- Leader: Spartak Tartikyan
- Founded: 2021
- Slogan: "A powerful community - a family"
- National Assembly: 0 / 107

Website
- Facebook page

= My Powerful Community =

My Powerful Community (Իմ հզոր համայնքը), also known as My Strong Community, is an Armenian political party. On 7 October 2021, Spartak Tartikyan became the Chairman of the party.

==History==
The party was originally established by Narek Samsonyan, it was rebranded in 2021 ahead of local elections occurring throughout Armenia. Spartak Tartikyan became the new leader of the party. It was speculated that the party was re-branded by the Republican Party of Armenia as a way for them to operate in elections under a different name.

In December 2021, the party participated in municipal elections in the town of Vedi, winning the majority of the popular vote. In April 2022, several party members who won seats in the town's local council were terminated from their posts.

The party endorsed the I Have Honor Alliance ahead of the 2021 Armenian parliamentary elections.

In March 2022, during local elections, the party was accused of taking voters by busses to polling stations.

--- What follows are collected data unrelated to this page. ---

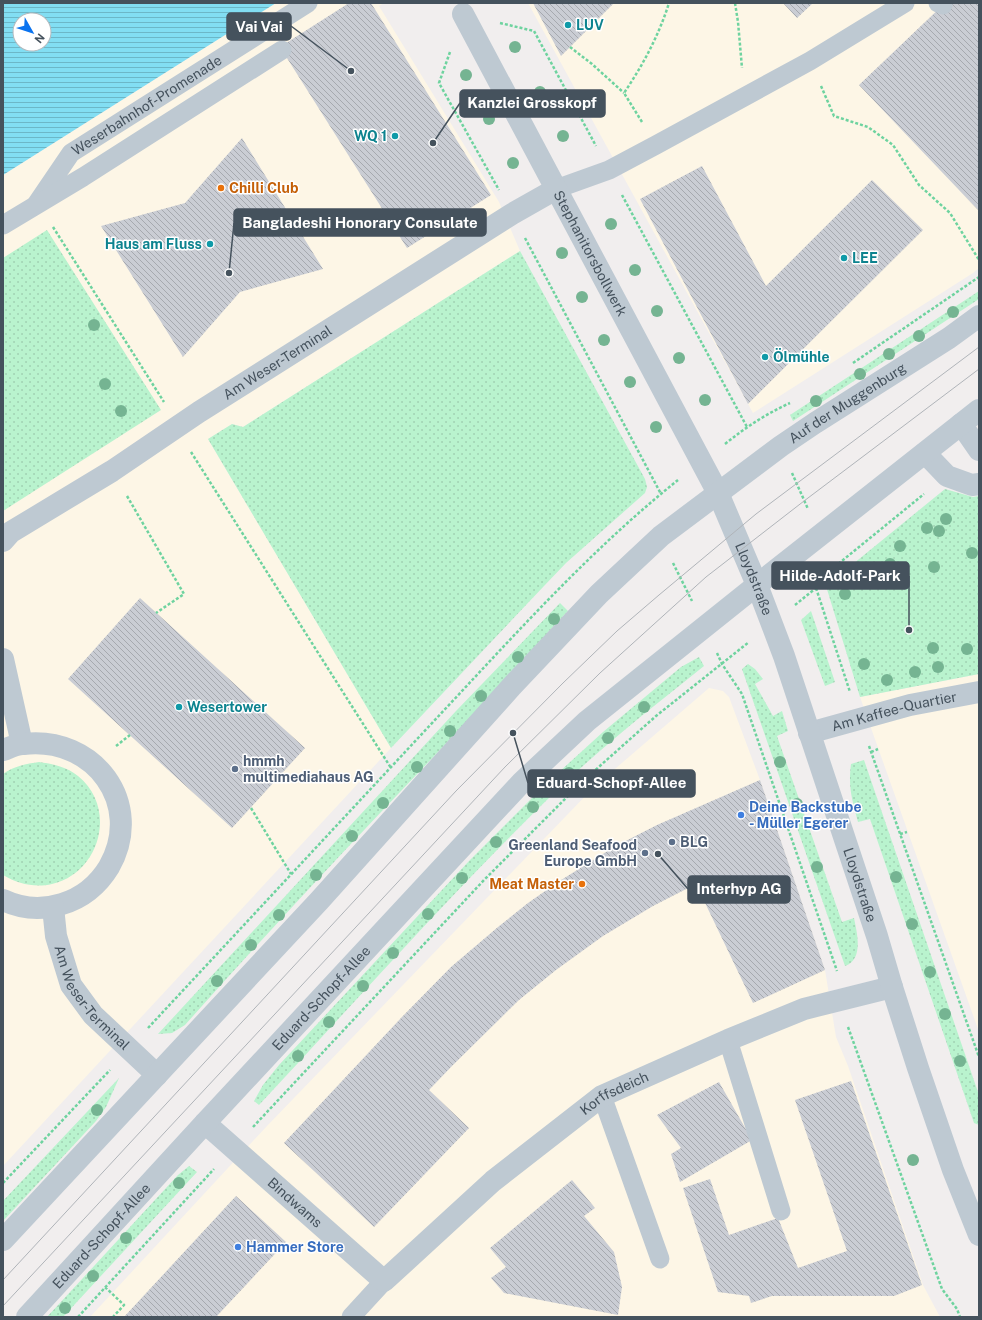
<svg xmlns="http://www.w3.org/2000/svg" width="982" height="1320" font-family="'Public Sans',sans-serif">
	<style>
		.commercial { fill: #fdf6e6 }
		.grass { fill: url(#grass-dots) }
		.water { fill: url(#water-rules); fill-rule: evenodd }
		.building { fill: url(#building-back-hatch) }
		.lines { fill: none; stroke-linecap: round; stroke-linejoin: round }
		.path { stroke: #6ed39f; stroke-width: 2.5; stroke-dasharray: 3 2; stroke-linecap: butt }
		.service { stroke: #bec9d2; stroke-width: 19 }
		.minor { stroke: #bec9d2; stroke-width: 22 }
		.tertiary { stroke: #bec9d2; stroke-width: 22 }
		.tram { stroke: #b0b4b9; stroke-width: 1 }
		.tree { fill: #75b492 }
		.culture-dot { fill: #0f9aa8; stroke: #fff; stroke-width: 1.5 }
		.food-dot { fill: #e8710a; stroke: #fff; stroke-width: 1.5 }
		.service-dot { fill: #5c6f8a; stroke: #fff; stroke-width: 1.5 }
		.shop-dot { fill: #3f7fe0; stroke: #fff; stroke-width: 1.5 }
		.labels { text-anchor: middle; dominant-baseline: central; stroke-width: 3; stroke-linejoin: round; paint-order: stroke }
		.culture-label { font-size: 14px; font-weight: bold; fill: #0d838f; stroke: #fff; text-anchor: start }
		.street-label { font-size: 14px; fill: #45525d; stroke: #fff }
		.food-label { font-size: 14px; font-weight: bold; fill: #c56008; stroke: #fff; text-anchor: start }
		.service-label { font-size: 14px; font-weight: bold; fill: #4e5e75; stroke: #fff; text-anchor: start }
		.shop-label { font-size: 14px; font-weight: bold; fill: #366cbe; stroke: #fff; text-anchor: start }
		.leader { fill: none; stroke: #45525d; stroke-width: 1.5 }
		.callout-dot { fill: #45525d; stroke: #fff; stroke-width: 1.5 }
		.callout { fill: #45525d; stroke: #45525d; stroke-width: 1.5 }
		.callout-label { font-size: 15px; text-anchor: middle; font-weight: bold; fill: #fff }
	</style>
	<defs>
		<pattern id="grass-dots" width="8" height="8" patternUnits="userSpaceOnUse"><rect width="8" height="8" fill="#b9f3ce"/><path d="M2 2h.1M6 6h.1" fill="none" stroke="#a0d2b3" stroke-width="1.8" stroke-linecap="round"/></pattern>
		<pattern id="water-rules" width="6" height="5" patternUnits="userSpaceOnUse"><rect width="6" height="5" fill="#82def3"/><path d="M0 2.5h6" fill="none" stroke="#6cb7c8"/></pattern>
		<pattern id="building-back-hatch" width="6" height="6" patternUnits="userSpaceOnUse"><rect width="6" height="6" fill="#cacdd4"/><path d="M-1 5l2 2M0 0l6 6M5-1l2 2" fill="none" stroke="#a6a9af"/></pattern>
	</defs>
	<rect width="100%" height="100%" fill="#f1eeee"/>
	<path class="commercial" d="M276,3H384L379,6L499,202L520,251L243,427L232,424L208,439L391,748L3,1166V175Z
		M528,3H979V268L973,273L753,413Z
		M979,674V1032L860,697Z
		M709,688L723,691L729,697L760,780L825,970L836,1037L848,1066L923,1285L940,1317H90L267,1126L594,787Z"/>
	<path class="grass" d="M47,230L161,410L3,511V258Z
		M520,251L645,479L647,487L645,493L566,563L544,586L391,748L208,439L232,424L243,427Z
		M979,291V299L793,421L790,415Z
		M945,489L973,497L979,496V674L860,697L826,586Z
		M560,603L568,611C537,643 509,678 478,710C379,814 280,918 185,1025L172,1033L158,1034L456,711Z
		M811,611L835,682L825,686L801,620Z
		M699,657L704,666C653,707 600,748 553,794C451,893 356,1001 259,1105L254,1101L263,1085L279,1065L469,861L546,784L603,732L681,667Z
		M748,664L755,669L763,679L755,684L773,716L782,711L788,731L777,736L842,922L854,918C857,933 864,959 845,966L742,669Z
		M864,760L979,1095V1125L974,1123L870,819L858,822C852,799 848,788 851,764Z
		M39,762C54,764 67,767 78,776C118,808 100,873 52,884C35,888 18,884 3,875V774C14,766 26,764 39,762Z
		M119,1078L106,1107L96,1121L3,1221V1201Z
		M189,1166L197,1172L63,1317H47L178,1175Z"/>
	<path class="water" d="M3,3H276L3,175ZM20,20H44V44H20Z"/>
	<path class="building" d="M349,3H371L491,195L407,248L280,47Z
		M533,3H614L561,56Z
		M783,3H813L797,18Z
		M945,3H979V211L859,85Z
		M242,138L323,269L240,292L183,357L101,226L185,203Z
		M702,166L766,286L872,180L923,230L748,404L640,199Z
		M140,598L305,748L232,828L68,679Z
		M760,780L825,970L753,1003L696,884L653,906L603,936L556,970L519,1000L452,1066L429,1090L469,1128L374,1227L284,1143L401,1018L451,967L498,927L528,903L558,882L614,847L657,825Z
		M851,1081L922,1285L894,1296H772L751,1303L749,1296L718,1292L683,1188L710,1179L729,1235L778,1218L798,1268L847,1251L795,1100Z
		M719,1082L752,1140L680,1182L671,1154L681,1148L657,1115Z
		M572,1180L595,1208L584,1216L614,1252L622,1287L618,1315L504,1293L491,1278L506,1267L490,1248Z
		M236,1196L286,1242L216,1317H124Z"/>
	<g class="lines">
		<path class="path" d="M735,3L738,22L742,68
			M500,23L534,31L596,146
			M570,47L592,64L624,93
			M450,52L439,83L499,190
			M821,86L834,116L868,127L893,145L919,185L950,213L979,260
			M642,122L624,93C643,65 659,35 669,3
			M622,195L747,427
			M53,227L164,402
			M525,238L661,494
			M853,363L979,277
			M725,444C746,427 766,414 790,403
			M191,452L391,768
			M792,473L808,509
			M127,496L184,594L156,613
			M673,563L692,601
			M816,588L850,692
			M795,605L816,588L832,569L924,494
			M717,653L722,664L742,694L837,971
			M116,746L130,735
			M869,746L979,1057
			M871,752L878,749
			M251,808L291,874
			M900,834L907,832
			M848,1027L942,1289L957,1309L960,1317
			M148,1028C243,926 338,824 433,722C512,638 588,552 678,480
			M253,1127L484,880L583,781L656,716L749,642
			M3,1183L110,1070
			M105,1287L124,1305L113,1317
			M78,1317L214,1169"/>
		<g class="service">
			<path d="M938,3L943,5"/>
			<path d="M556,189L609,170L656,145L810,61L905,3"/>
			<path id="s1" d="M37,203L71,153L308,3"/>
			<path d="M3,225L83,177L282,50"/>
			<path d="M728,1040L781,1211"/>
			<path d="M602,1096L660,1259"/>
			<path d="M351,1317L384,1281"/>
		</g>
		<g class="minor">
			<path id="s2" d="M463,14L718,493"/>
			<path d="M961,424L979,450"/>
			<path d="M925,453L947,476L972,485L979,484"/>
			<path id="s3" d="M3,541L11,532L112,471L199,412L512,214L556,189"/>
			<path d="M3,659L22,744"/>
			<path id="s4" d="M809,733L910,705L979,692"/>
			<path d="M3,750C9,748 16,744 23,744C94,735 145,804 109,867C98,885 82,898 62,904C43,910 22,909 3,900"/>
			<path id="s5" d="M53,907L56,936L71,985L93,1015L157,1075"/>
			<path id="s6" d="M205,1123L384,1281L493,1181L602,1096L728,1040L804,1009L892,987"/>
		</g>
		<g class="tertiary">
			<path id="s7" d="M718,493L757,585L784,656L877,936L892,987L918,1068L953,1170L979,1235"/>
			<path id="s8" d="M3,1240L319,901L512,686L599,594L661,536L781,446L815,423L949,338L979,316"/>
			<path id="s9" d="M27,1317L205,1123L522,782L587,721L757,585L979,410"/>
		</g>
		<path class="tram" d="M3,1280L456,791L563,683L617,631L659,595L756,514L979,347
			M3,1306L505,767L600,673L706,577L804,501L979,369"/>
	</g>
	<g class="tree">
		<circle cx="515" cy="47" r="6"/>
		<circle cx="466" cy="75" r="6"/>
		<circle cx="540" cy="92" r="6"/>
		<circle cx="489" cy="119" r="6"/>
		<circle cx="563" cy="136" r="6"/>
		<circle cx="513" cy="163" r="6"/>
		<circle cx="611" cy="224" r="6"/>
		<circle cx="562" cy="253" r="6"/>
		<circle cx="635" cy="270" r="6"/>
		<circle cx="582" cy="297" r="6"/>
		<circle cx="657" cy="311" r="6"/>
		<circle cx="953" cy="312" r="6"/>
		<circle cx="94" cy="325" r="6"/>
		<circle cx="919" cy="336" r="6"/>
		<circle cx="604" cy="340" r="6"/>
		<circle cx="889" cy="354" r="6"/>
		<circle cx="679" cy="358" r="6"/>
		<circle cx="860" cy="374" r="6"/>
		<circle cx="630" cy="382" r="6"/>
		<circle cx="105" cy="384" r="6"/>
		<circle cx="705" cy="400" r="6"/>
		<circle cx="816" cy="401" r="6"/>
		<circle cx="121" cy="411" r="6"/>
		<circle cx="656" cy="427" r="6"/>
		<circle cx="946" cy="519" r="6"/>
		<circle cx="927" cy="528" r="6"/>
		<circle cx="939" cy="531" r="6"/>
		<circle cx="900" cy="546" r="6"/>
		<circle cx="972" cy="553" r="6"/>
		<circle cx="890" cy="564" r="6"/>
		<circle cx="934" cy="567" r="6"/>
		<circle cx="845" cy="594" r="6"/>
		<circle cx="554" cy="619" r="6"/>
		<circle cx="933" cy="648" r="6"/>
		<circle cx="967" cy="649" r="6"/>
		<circle cx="518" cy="657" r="6"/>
		<circle cx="864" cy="664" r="6"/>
		<circle cx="938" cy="667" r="6"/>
		<circle cx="915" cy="672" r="6"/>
		<circle cx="887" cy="680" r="6"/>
		<circle cx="481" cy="696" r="6"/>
		<circle cx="644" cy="707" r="6"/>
		<circle cx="450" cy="731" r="6"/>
		<circle cx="608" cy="738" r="6"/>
		<circle cx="780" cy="762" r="6"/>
		<circle cx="417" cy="767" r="6"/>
		<circle cx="569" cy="773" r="6"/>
		<circle cx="383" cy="803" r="6"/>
		<circle cx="797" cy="804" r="6"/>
		<circle cx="533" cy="807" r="6"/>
		<circle cx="352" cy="836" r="6"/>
		<circle cx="496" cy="842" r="6"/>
		<circle cx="817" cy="867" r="6"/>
		<circle cx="316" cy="875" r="6"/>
		<circle cx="896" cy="877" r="6"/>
		<circle cx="462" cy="878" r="6"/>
		<circle cx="428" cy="914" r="6"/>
		<circle cx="279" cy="915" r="6"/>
		<circle cx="912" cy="924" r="6"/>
		<circle cx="251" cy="945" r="6"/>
		<circle cx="393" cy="953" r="6"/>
		<circle cx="930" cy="972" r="6"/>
		<circle cx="217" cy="981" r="6"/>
		<circle cx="363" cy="986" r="6"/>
		<circle cx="945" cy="1014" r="6"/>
		<circle cx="329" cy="1022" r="6"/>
		<circle cx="298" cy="1056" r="6"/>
		<circle cx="960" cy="1061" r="6"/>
		<circle cx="97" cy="1110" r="6"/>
		<circle cx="913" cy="1160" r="6"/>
		<circle cx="179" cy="1183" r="6"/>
		<circle cx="126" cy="1238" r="6"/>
		<circle cx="93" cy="1276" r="6"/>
		<circle cx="65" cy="1308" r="6"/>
	</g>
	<g class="culture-dot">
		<circle cx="568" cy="25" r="4"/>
		<circle cx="395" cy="136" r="4"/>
		<circle cx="210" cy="244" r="4"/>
		<circle cx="844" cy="258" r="4"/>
		<circle cx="765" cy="357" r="4"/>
		<circle cx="179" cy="707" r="4"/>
	</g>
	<g class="food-dot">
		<circle cx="221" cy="188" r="4"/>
		<circle cx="582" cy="884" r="4"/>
	</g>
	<g class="service-dot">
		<circle cx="235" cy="769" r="4"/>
		<circle cx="672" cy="842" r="4"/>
		<circle cx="645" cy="853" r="4"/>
	</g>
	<g class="shop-dot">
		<circle cx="741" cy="815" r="4"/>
		<circle cx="238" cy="1247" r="4"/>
	</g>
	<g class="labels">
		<g class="culture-label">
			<text x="576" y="25">LUV</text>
			<text x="387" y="136" text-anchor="end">WQ 1</text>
			<text x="202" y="244" text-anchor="end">Haus am Fluss</text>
			<text x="852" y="258">LEE</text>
			<text x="773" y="357">Ölmühle</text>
			<text x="187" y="707">Wesertower</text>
		</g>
		<g class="street-label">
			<text stroke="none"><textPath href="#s1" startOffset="150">Weserbahnhof-Promenade</textPath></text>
			<text stroke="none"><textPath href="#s2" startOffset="271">Stephanitorsbollwerk</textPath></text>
			<text stroke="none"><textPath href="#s3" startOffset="328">Am Weser-Terminal</textPath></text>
			<text stroke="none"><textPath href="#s8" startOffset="1193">Auf der Muggenburg</textPath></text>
			<text stroke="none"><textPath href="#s7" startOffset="93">Lloydstraße</textPath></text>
			<text stroke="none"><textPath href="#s4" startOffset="88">Am Kaffee-Quartier</textPath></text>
			<text stroke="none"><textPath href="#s7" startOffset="417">Lloydstraße</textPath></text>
			<text stroke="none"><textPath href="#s5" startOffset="102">Am Weser-Terminal</textPath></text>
			<text stroke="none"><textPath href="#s9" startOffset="434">Eduard-Schopf-Allee</textPath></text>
			<text stroke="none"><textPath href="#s6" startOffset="537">Korffsdeich</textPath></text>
			<text stroke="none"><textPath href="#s6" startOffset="120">Bindwams</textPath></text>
			<text stroke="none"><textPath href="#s9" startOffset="110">Eduard-Schopf-Allee</textPath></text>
		</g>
		<g class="food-label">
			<text x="229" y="188">Chilli Club</text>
			<text x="574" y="884" text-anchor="end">Meat Master</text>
		</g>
		<g class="service-label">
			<text x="243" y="761">hmmh<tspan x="243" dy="16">multimediahaus AG</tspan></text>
			<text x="680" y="842">BLG</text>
			<text x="637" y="845" text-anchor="end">Greenland Seafood<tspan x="637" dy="16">Europe GmbH</tspan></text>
		</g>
		<g class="shop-label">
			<text x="749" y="807">Deine Backstube<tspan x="749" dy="16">- Müller Egerer</tspan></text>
			<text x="246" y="1247">Hammer Store</text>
		</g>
	</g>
	<path class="leader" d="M351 71L291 26M433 143L460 103M229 273L234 223M909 630L909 576M513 733L528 783M658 854L688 889"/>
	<g class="callout-dot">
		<circle cx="351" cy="71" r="4"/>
		<circle cx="433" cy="143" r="4"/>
		<circle cx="229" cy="273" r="4"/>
		<circle cx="909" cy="630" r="4"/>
		<circle cx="513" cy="733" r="4"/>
		<circle cx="658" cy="854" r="4"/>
	</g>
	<g class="callout">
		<rect x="227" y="13" width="64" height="27" rx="4"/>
		<rect x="460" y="90" width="145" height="27" rx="4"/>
		<rect x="234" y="209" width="252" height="27" rx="4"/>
		<rect x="772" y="562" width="137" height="27" rx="4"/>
		<rect x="528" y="770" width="167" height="27" rx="4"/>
		<rect x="688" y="876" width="102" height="27" rx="4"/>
	</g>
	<g class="callout-label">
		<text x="259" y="32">Vai Vai</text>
		<text x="532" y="108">Kanzlei Grosskopf</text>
		<text x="360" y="228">Bangladeshi Honorary Consulate</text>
		<text x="840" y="581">Hilde-Adolf-Park</text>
		<text x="611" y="788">Eduard-Schopf-Allee</text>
		<text x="739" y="894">Interhyp AG</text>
	</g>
	<rect width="982" height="1320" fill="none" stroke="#45525d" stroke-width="8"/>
	<g transform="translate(32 32) rotate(129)"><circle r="19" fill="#ffffff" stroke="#b5babe"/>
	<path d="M0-3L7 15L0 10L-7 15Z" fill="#0a73ef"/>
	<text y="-6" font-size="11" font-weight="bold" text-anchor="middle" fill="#45525d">N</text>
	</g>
</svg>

Some party members were also accused of having physical altercations with voters.

In August 2022, the party formed an electoral alliance with the Reformist Party ahead of municipal elections in three cities.

In March 2023, the party participated in local elections in the Ani district of Shirak Province.

The party has never participated in national elections and has no political representation within the National Assembly.